## Extrait fourni

# # # # # # #

Merkel à Paris : le moteur franco-allemand en question

Angela Merkel a assuré mardi après une rencontre avec Jacques Chirac que Paris et Berlin doivent rester «le moteur» d'initiatives européennes.(Photo: AFP)
Angela Merkel a assuré mardi après une rencontre avec Jacques Chirac que Paris et Berlin doivent rester «le moteur» d'initiatives européennes.
(Photo: AFP)
L’avenir du couple franco-allemand dépend peut-être de la visite d’Angela Merkel à Paris, à l’occasion de laquelle elle a rencontré le président Jacques Chirac, le Premier ministre Dominique de Villepin et le chef du parti majoritaire (UMP) Nicolas Sarkozy. La présidente de la CDU (Union chrétienne démocrate) pourrait, en effet, devenir en septembre la première femme à accéder, en Allemagne, à la fonction de chancelier si les élections anticipées souhaitées par Gerhard Schröder ont bien lieu. Dans ce cas, les relations des deux voisins européens pourraient changer de registre. Angela Merkel a fait connaître les priorités de la politique extérieure qu’elle entend mener si elle accède au pouvoir. S’il n’est pas question de brader la bonne entente avec la France dont elle connaît l’importance, elle désire tout de même raviver l’intérêt de l’Allemagne pour les autres pays européens moins puissants et surtout, se rapprocher des Etats-Unis.

Elle n’est pas chancelière, mais elle pourrait bien le devenir. Angela Merkel est en tout cas d’ores et déjà considérée comme une interlocutrice de poids. Sa visite à Paris n’est donc pas anodine. L’éventualité de la voir remplacer, en septembre prochain, l’actuel chancelier Gerhard Schröder est envisagée sérieusement par les autorités françaises. D’autant plus sérieusement que cela pourrait provoquer des changements dans les relations des deux pays placées jusqu’ici sous le signe de la solidarité et de l’amitié, tant sur la scène européenne qu’internationale.

# # # # # # #

## Consigne
Résumez en deux phrases l'extrait sur la visite d'Angela Merkel à Paris.

[Contenu transcrit des pages]
# # # # # # #

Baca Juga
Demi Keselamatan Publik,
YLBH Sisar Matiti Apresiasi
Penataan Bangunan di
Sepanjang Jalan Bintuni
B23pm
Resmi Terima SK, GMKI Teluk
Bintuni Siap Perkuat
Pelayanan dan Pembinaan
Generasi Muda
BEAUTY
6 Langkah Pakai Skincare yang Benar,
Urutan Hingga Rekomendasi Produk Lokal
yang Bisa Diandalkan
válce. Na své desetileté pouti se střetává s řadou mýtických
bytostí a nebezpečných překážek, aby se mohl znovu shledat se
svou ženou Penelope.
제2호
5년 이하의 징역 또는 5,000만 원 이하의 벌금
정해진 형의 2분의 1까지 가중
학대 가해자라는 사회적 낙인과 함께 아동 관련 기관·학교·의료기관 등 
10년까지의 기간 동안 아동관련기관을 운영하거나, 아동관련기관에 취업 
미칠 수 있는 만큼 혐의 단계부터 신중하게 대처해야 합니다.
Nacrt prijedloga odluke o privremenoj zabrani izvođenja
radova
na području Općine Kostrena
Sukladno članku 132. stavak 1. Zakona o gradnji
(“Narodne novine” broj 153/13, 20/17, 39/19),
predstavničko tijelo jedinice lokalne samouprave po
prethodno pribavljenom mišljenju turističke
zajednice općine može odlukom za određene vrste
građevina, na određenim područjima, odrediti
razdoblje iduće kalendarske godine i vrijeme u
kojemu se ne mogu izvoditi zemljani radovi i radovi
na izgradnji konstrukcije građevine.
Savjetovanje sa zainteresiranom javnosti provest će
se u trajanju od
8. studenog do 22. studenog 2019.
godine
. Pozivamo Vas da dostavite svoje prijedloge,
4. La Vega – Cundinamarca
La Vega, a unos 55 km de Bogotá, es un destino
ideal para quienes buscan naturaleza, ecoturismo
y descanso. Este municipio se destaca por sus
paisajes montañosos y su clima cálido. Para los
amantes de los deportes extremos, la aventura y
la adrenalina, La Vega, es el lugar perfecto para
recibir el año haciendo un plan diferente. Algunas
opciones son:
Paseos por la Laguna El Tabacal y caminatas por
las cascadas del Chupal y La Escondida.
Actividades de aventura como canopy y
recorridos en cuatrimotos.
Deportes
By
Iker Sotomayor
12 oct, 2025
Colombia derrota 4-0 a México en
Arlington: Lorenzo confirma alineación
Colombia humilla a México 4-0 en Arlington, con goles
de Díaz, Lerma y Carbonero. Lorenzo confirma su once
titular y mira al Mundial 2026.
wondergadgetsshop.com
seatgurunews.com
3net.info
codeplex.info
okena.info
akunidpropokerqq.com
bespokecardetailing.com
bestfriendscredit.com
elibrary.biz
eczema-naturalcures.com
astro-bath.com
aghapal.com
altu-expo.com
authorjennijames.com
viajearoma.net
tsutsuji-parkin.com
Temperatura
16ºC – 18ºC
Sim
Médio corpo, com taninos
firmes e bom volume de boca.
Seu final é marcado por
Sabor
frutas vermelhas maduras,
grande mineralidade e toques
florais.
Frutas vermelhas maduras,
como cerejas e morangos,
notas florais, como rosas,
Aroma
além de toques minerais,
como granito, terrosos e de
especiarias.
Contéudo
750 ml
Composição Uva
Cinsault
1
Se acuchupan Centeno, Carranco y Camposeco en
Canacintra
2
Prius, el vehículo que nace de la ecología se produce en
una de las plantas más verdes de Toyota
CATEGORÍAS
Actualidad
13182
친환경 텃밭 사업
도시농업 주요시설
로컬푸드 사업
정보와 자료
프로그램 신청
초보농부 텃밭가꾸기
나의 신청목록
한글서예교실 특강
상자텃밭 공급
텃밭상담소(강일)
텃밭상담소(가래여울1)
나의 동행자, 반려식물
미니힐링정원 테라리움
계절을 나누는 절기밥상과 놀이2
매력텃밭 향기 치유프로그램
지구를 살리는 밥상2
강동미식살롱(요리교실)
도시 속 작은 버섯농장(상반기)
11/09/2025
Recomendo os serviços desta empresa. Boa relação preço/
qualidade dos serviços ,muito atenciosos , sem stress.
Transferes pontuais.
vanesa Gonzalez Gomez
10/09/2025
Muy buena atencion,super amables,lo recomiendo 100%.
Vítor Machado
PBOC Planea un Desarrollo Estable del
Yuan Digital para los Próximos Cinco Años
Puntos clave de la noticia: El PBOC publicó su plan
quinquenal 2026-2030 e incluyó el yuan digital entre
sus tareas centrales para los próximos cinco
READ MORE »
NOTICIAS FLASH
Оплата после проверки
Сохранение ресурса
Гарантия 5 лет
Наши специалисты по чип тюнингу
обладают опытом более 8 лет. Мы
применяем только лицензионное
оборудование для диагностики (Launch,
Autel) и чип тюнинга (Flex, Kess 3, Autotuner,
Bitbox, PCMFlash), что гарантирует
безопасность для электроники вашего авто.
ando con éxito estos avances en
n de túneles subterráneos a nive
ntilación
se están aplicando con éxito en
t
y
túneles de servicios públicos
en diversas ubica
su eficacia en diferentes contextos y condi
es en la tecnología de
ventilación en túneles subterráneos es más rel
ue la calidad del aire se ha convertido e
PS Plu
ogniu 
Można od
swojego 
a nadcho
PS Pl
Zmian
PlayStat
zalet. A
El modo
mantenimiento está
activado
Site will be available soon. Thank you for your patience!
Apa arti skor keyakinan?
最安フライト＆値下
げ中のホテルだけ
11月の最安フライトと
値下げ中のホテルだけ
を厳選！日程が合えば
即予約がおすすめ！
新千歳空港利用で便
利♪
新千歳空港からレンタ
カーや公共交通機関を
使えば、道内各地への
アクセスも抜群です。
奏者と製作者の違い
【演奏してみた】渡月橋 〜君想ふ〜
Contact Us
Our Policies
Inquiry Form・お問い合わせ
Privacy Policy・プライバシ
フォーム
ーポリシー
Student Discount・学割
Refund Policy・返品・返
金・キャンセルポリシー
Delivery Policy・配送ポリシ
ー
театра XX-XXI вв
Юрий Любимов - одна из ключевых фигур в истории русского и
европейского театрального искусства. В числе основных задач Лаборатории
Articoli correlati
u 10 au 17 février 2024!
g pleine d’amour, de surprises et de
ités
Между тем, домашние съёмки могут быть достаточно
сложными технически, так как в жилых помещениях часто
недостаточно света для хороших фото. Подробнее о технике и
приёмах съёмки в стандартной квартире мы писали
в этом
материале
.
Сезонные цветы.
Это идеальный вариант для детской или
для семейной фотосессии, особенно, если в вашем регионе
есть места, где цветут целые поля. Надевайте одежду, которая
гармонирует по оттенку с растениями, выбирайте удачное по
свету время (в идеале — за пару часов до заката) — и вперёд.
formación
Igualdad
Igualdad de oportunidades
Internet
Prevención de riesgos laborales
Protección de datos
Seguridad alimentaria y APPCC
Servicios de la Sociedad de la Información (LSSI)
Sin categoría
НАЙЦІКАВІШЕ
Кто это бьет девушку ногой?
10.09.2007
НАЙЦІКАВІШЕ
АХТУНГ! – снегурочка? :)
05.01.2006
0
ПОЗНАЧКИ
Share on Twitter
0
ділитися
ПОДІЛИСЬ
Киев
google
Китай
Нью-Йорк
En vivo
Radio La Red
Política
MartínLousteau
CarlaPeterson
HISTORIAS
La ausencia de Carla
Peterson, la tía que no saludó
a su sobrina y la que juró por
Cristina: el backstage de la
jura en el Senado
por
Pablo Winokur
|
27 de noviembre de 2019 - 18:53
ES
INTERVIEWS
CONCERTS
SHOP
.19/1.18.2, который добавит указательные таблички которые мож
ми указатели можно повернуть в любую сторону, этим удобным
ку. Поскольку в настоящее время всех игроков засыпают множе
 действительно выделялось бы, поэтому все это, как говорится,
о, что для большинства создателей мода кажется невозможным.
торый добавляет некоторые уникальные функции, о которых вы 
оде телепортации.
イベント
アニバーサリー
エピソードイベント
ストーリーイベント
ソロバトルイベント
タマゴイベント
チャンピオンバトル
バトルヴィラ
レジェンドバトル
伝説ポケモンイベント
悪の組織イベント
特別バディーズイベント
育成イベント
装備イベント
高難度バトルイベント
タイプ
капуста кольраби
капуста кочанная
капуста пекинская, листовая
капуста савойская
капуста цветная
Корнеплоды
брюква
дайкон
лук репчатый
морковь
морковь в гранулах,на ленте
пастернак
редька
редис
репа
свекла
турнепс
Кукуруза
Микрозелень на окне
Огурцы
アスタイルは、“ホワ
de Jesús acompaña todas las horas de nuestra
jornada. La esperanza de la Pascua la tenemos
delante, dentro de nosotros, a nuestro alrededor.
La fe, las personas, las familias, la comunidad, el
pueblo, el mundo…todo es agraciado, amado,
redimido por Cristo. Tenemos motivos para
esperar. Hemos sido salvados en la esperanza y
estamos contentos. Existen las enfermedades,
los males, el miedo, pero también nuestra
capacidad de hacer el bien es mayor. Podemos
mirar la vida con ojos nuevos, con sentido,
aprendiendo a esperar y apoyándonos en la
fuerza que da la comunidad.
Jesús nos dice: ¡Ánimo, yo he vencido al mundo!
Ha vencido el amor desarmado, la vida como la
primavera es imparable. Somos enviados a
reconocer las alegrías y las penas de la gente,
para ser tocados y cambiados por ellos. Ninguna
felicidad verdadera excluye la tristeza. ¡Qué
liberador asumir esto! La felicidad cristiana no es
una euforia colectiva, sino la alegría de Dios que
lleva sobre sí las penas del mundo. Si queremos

# # # # # # #

## Réponse
Lors de sa visite à Paris, Angela Merkel, présidente de la CDU, a rencontré Jacques Chirac, Dominique de Villepin et Nicolas Sarkozy, et elle pourrait devenir en septembre la première femme chancelier d'Allemagne si les élections anticipées souhaitées par Gerhard Schröder ont lieu. Sans sacrifier la bonne entente avec la France, elle veut raviver l'intérêt de l'Allemagne pour les pays européens moins puissants et surtout se rapprocher des États-Unis, ce qui pourrait changer le registre des relations franco-allemandes.